Covering Harsh Words with Love
Few things are as unique to the human experience as putting your foot in your mouth. Sometimes we do it unintentionally, carelessly. Other times, we lash out aiming to do the most amount of damage as is verbally possible. We all have the tendency and the propensity to do it, especially when not leaning on the Holy Spirit to temper our emotions.
And yes, I am also speaking to myself.
The Toll Gossip Takes
“Don’t be a yente.”
That’s how my mother would scold me when I was a child and being meddlesome or a busybody.
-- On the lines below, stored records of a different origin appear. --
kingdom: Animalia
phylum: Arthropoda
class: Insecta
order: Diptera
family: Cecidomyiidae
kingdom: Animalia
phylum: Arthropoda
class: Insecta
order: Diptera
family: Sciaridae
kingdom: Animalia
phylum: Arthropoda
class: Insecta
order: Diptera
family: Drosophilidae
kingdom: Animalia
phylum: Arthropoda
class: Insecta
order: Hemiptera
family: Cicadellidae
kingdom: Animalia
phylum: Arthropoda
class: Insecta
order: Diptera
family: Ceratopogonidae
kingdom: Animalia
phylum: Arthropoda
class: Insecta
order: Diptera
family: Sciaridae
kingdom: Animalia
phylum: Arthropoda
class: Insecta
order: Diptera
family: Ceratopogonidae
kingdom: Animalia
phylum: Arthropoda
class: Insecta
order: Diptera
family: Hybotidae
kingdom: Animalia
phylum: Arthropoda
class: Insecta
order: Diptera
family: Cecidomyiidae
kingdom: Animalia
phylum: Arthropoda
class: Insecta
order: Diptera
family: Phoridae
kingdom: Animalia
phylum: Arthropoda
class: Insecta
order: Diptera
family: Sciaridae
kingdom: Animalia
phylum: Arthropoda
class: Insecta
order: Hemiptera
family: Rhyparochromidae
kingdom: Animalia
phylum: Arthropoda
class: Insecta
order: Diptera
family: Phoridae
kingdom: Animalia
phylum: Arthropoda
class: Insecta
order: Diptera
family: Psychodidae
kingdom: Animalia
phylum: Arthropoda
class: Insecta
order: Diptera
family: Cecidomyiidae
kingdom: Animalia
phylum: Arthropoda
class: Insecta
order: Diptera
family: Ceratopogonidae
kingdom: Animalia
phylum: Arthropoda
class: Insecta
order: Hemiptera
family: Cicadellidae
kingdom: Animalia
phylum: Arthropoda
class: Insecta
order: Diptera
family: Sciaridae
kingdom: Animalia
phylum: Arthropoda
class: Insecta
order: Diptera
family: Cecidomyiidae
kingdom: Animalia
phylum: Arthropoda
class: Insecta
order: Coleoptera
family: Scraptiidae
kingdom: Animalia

It was always a funny word that made me giggle, but the rebuke was there even if it was made in jest. ‘Yente’ is a yiddish word for a gossiper, which from what I can tell, became a more popular term from the play Fiddler on the Roof, the actual name of the matchmaker in the show that arranges the marriages for their small, Jewish village in Ukraine.
This should give you a better picture if you’re unfamiliar with the term: a yente is a meddling gossip, a known busybody, or a tale-bearer. She always has a story and always has the latest word on who’s who and what’s what.
Guarding Our Heart to Tame Our Tongue
If you put the ingredients together for a pie and put them in the oven, you won’t end up with a roast chicken. If you throw together a batch of cookies, you won’t ever take out and serve a 3 layer cake out of the same ingredients.
What you put in is what you get coming out. This is a foundational idea in the Bible: what you take into your heart is what will end up coming out of you– in word, in deed, and in the fruit of your life.
Learning To Control Our Words
2020 has been a major year for me in learning to tame my tongue. It started earlier this year when my manager at work started calling me out for speaking harshly on the phone. And maybe I knew it was true, but I didn’t realize how deep my problem ran. I mean, everyone does it at one time or another. I always had an excuse.